LAISSEZ-FAIRE ECONOMICS AND 'ECONOMIC MAN': ADAM SMITH (1727-1790)
"It is the maxim of every prudent master of a family never to attempt to make at home what it will cost him more to make than to buy...What is prudence in the conduct of every private family can scarce be folly in that of a great kingdom." (Adam Smith. Inquiry into the Nature and Causes of the Wealth of Nations. 1776)
NOTION OF FREE COMPETITIVE ECONOMY OR 'LAISSEZ- FAIRE ECONOMICS' In the eighteenth century Age of Enlightenment, almost every facet of the Old Regime in France was severely criticized. The 'philosophes' reacted strongly against controlled economy and the 'mercantilist doctrine' of equating money and wealth. They proclaimed the 'liberal doctrine' of a natural and freely competitive economy known as 'laissez-faire economics', a term which was derived from 'laissez faire, laissez passer' meaning live and let live or 'let nature take its course'. It was philosopher Adam Smith from Scotland who formulated the classical doctrine of the free competitive economy of laissez-faire economics.
SMITH WROTE 'WEALTH OF NATONS' In 1776 Smith published his book Wealth of Nations in which he gave a new meaning to the term 'wealth', a term which had been synonymous with accumulation of some kind of 'specie' - gold, silver, money. Smith perceived wealth in terms of economic well-being which resulted not from the possession and accumulation of treasure but from the process of improving one's social conditions through productivity or 'work'. Furthermore productivity could be increased on a national scale with the 'division of labour'.
Smith claimed it was natural law that governed the economic liberty of the individual and free trade among individuals and among nations as well. According to the laws of nature, people compete freely in their striving to improve their own social conditions. And individuals who work in free competition naturally enrich their society as a whole as if they are being guided by nature's 'invisible hand'.
The notion of laissez-faire economics provided the framework for his theory of 'free trade among nations'. Smith believed that though the process of social improvement depends on economic freedom, true liberty of the economy is dependent on the right education.
These enlightened views of a natural human economics were to be misinterpreted in the American culture which promotes the metaphor of 'economic man'.
MISINTERPRETATION OF 'SURVIVAL OF THE FITTEST' The misintrerpretation of Adam Smith's concept of economic man is based on a misinterpretation of Darwin's phrase 'survival of the fittest'. In the context of Adam Smith's philosophy of economics, the term is used incorrectly to signify that the human indiviudal proves his fitness by amassing wealth and running his competitors out of business. Furthermore, sympathy spent on victims of the economic struggle is sympathy wasted because victims of the economic struggle are considered Nature's unfit'. In this context, the interpretation of the concept of 'economic man' pitted one individual against another, each absorbed in his own self-interest. Fostering a type of human fragmentation, the economic man concept set one aspect or phase of human nature against others. Not only were human individuals to be divided against each other, but they were to be divided against themselves. The life of the individual was to be divided into compartments or 'roles' with sound proof walls between them.
◇ ◇ ◇
- [EXERCISE]: In the passage on Adam Smith, what year did Smith publish Wealth of Nations? The lines have no connection to the passage on Adam Smith.

- [INPUT DATA]:
◇ ◇ ◇
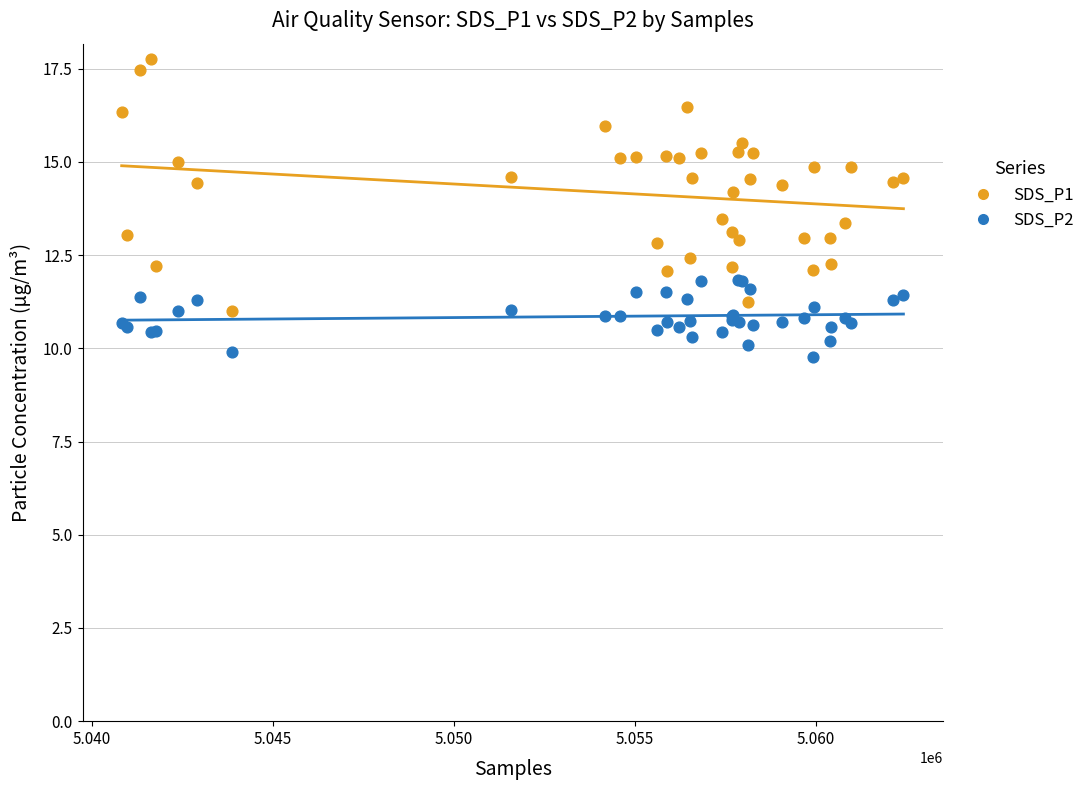

Which series has the largest Y range (max minus min)?

SDS_P1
◇ ◇ ◇
- [RESPONSE AREA]: 1776